(Dataset entries)

####

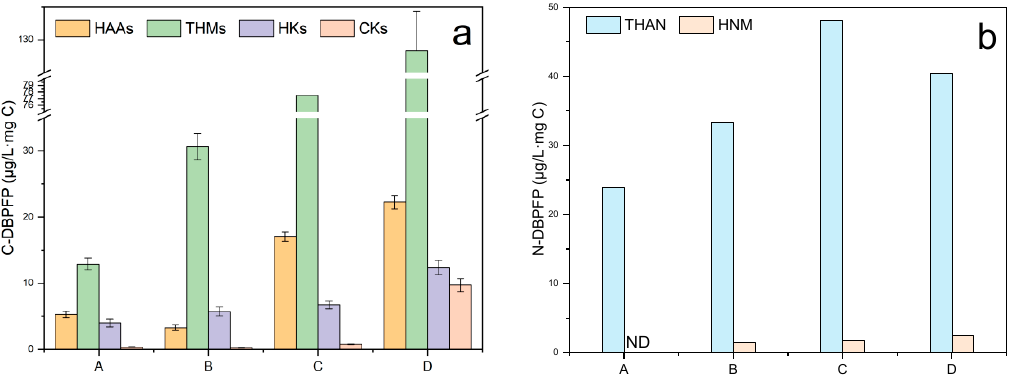
Figure 6. DBPFP of the WWTP (( a ) the formation of C-DBPFP; ( b ) the formation of N-DBPFP;) (A: influent of wastewater, B: AGC effluent, C: AAO effluent, and D: MBR effluent).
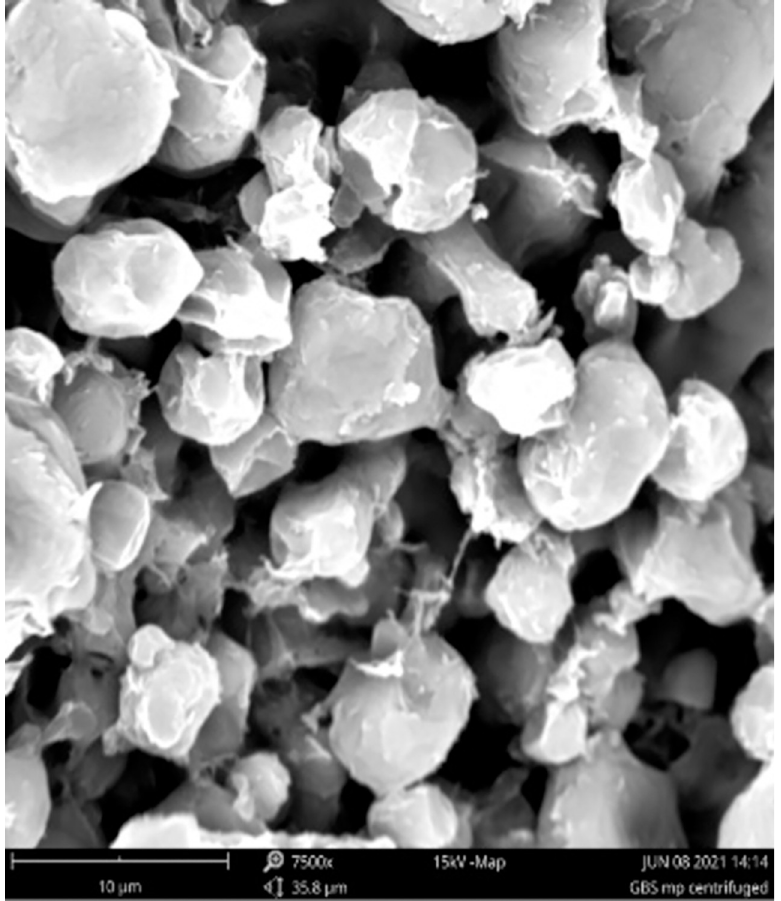
Fig 4. Scanning electron micrograph of GBS-loaded Eudragit E100 microparticles after freeze-drying. Scale bar indicates 10 μ m.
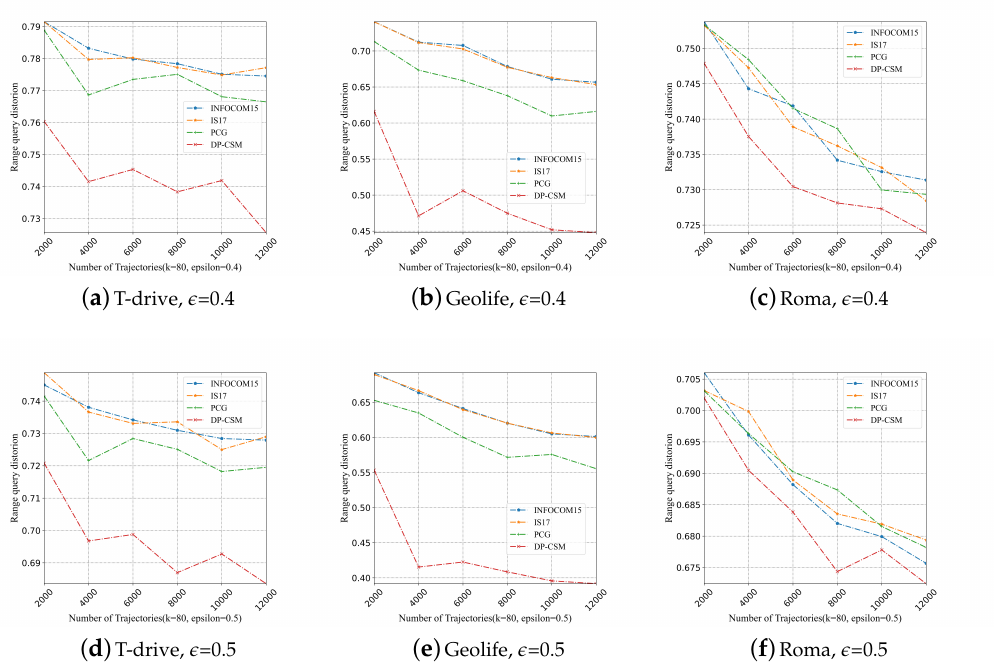
Figure 6. Range query distortion comparison of the four models under different settings. In particular, we fix k = 80 and vary the privacy budget (cid:101) and the size of trajectory datasets. For the privacy budget, we choose two kinds of values, i.e., (cid:101) = 0.4 and (cid:101) = 0.5, respectively. Under each privacy budget, we vary the sizes of trajectory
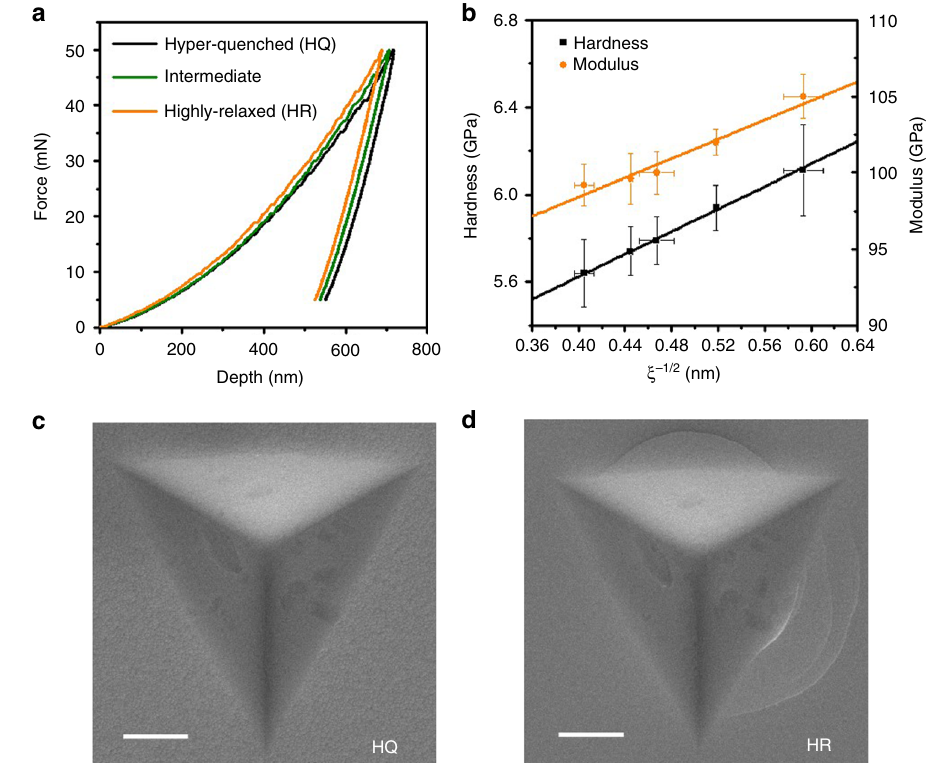
Fig. 2 Mechanical property measurements by instrumented nanoindentation. a Nanoindentation force – depth curves of the hyper-quenched, the intermediate and the highly relaxed samples. b Nanoindentation hardness and modulus plotted with the characteristic length of spatial heterogeneity. The solid curve is a linear fi tting for the points. The indenter impressions of c the hyper-quenched, and d the highly relaxed samples. Scale bar, 1 μ m. The error bars indicate standard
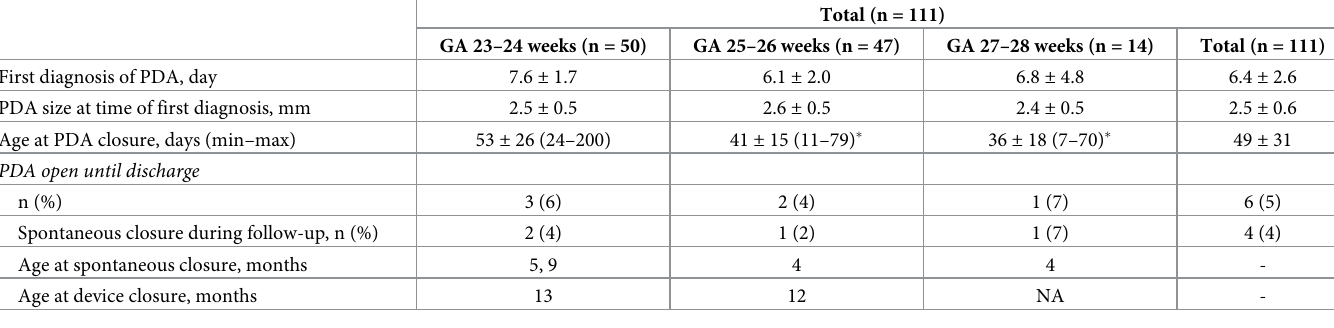
Table 1. Characteristics of HS PDA according to gestational age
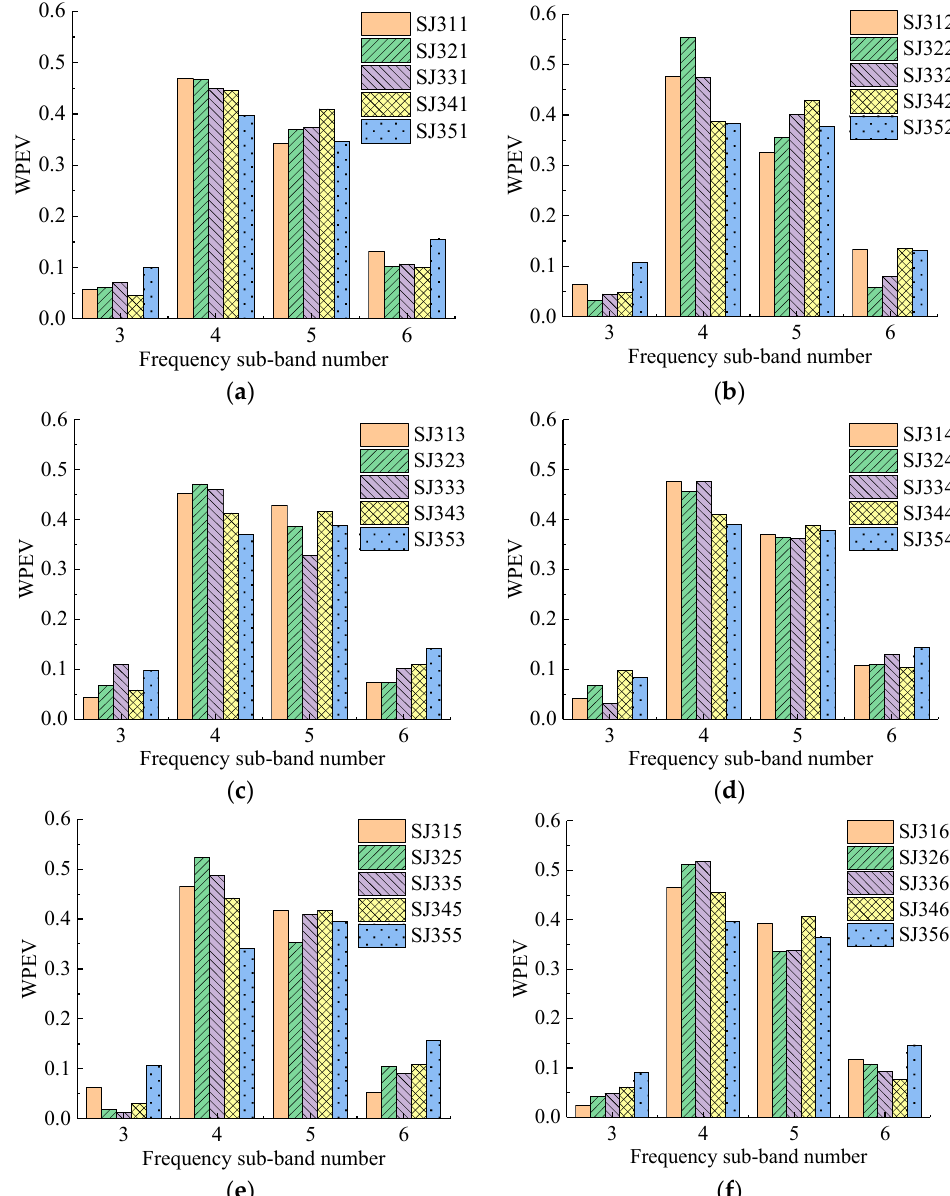
Figure 8. The WPEVs of different detecting points of the SJ3 group. ( a ) Detecting point 1, ( b ) Detecting point 2, ( c ) Detecting point 3, ( d ) Detecting point 4, ( e ) Detecting point 5, ( f ) Detecting point 6.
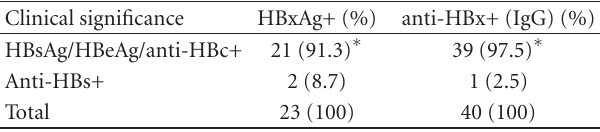
Table 2: Clinical significance of HBxAg and anti-HBx in sera Clinical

####

### Problem to work on
For this exercise, transcribe the data above line by line, exactly, with pictures omitted.

### Response to the exercise
Figure 6. DBPFP of the WWTP (( a ) the formation of C-DBPFP; ( b ) the formation of N-DBPFP;) (A: influent of wastewater, B: AGC effluent, C: AAO effluent, and D: MBR effluent).
Fig 4. Scanning electron micrograph of GBS-loaded Eudragit E100 microparticles after freeze-drying. Scale bar indicates 10 μ m.
Figure 6. Range query distortion comparison of the four models under different settings. In particular, we fix k = 80 and vary the privacy budget (cid:101) and the size of trajectory datasets. For the privacy budget, we choose two kinds of values, i.e., (cid:101) = 0.4 and (cid:101) = 0.5, respectively. Under each privacy budget, we vary the sizes of trajectory
Fig. 2 Mechanical property measurements by instrumented nanoindentation. a Nanoindentation force – depth curves of the hyper-quenched, the intermediate and the highly relaxed samples. b Nanoindentation hardness and modulus plotted with the characteristic length of spatial heterogeneity. The solid curve is a linear fi tting for the points. The indenter impressions of c the hyper-quenched, and d the highly relaxed samples. Scale bar, 1 μ m. The error bars indicate standard
Table 1. Characteristics of HS PDA according to gestational age
Figure 8. The WPEVs of different detecting points of the SJ3 group. ( a ) Detecting point 1, ( b ) Detecting point 2, ( c ) Detecting point 3, ( d ) Detecting point 4, ( e ) Detecting point 5, ( f ) Detecting point 6.
Table 2: Clinical significance of HBxAg and anti-HBx in sera Clinical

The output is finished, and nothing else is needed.